= Problem to solve =
Retype everything in the hyperparathyroidism discussion below, from "In the UK, the" down to "Norman's site states...".

= Excerpt to read =
Increasing intake of vitamin D and calcium will reduce PTH and parathyroid activity. There's potential side effects like elevated calcium, but it can be done. I think that jumping straight to surgery is premature
.

There are different forms and degrees of hyperparathyroidism so treatments may differ. This is why it's important to have an endocrinologist involved.

Barb

ETA
Looks like Andrew and I crossed post.
 
Last edited:
It is a decent site for diagnosis, however the big problem with it is that it is almost an advertisement for surgery. It should also be possible to treat elevated PTH with generous amounts of calcium and vitamin D/K (as I've done personally).
Re treating raised PTH levels(very high in my case)with calcium.... I believe Dr Norman states on his site that that it is very dangerous(could possibly kill one/calcium levels can spike)if one has a tumour(adenoma)...It is ok after the tumour is removed....
 
Last edited:
As hyperparathyroidism already places too much calcium in the blood stream, it would be foolish to take more. I was told the only treatment option was surgery.


In the UK, the calcium and parathyroid hormone levels are not routinely checked on the NHS In those with M.E and fibromyalgia, despite the symptoms being so similar, I only found out I had hyperparathyroidism because of private tests.
 
Re treating raised PTH levels(very high in my case)with calcium.... I believe Dr Norman states on his site that that it is very dangerous(could possibly kill one/calcium levels can spike)if one has a tumour(adenoma)...It is ok after the tumour is removed....
This is what Dr Norman's site states...
Should I be taking calcium pills before the operation if I have osteoporosis?Absolutely not. If you have hyperparathyroidism you should not take calcium pills. In fact, you should avoid high-calcium foods (like milk and cheese). Even if you have osteoporosis, you should not take calcium pills or a multi-vitamin if you have hyperparathyroidism. This will make you feel worse or could actually trigger a high calcium spike that can trigger a stroke. YES, we have seen people get a stroke because their doctor told them to take calcium pills for their osteoporosis even though they had hyperparathyroidism. AFTER the operation you should take lots of calcium so your bones can return to normal... but NOT BEFORE! Similarly, you should not be taking vitamin D! We have an entire page on Vitamin D. If your calcium is high and your vitamin D is low, then you should NOT be on vitamin D until after your parathyroid tumor is removed. Read more about Low Vitamin D here.

= Extracted material =
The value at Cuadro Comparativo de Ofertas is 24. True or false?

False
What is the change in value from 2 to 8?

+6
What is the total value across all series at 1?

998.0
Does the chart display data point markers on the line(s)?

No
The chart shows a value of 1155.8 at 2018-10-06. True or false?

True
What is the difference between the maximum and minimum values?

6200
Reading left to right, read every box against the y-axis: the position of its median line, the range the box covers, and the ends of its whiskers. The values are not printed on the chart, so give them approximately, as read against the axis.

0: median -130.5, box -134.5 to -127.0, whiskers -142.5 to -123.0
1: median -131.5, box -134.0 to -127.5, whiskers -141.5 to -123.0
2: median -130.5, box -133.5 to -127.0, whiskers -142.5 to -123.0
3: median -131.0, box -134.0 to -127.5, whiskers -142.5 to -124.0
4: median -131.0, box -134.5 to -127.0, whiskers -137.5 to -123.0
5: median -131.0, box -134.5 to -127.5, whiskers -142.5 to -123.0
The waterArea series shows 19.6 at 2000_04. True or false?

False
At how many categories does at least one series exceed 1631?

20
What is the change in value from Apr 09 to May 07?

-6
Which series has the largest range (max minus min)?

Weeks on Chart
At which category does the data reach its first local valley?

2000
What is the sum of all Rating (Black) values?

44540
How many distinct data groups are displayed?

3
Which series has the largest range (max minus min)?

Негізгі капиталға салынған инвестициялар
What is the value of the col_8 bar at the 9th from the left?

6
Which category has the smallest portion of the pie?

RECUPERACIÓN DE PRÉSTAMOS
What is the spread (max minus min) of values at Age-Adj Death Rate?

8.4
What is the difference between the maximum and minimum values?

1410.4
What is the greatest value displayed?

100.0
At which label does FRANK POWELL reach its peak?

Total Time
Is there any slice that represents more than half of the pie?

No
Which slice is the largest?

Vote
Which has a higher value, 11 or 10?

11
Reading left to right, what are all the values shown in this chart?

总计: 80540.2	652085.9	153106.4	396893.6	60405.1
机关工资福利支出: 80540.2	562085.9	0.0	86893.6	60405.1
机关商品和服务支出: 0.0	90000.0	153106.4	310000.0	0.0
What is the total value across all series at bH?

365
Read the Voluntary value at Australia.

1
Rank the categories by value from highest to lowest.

= Answer space =
In the UK, the calcium and parathyroid hormone levels are not routinely checked on the NHS In those with M.E and fibromyalgia, despite the symptoms being so similar, I only found out I had hyperparathyroidism because of private tests.
 
Re treating raised PTH levels(very high in my case)with calcium.... I believe Dr Norman states on his site that that it is very dangerous(could possibly kill one/calcium levels can spike)if one has a tumour(adenoma)...It is ok after the tumour is removed....
This is what Dr Norman's site states...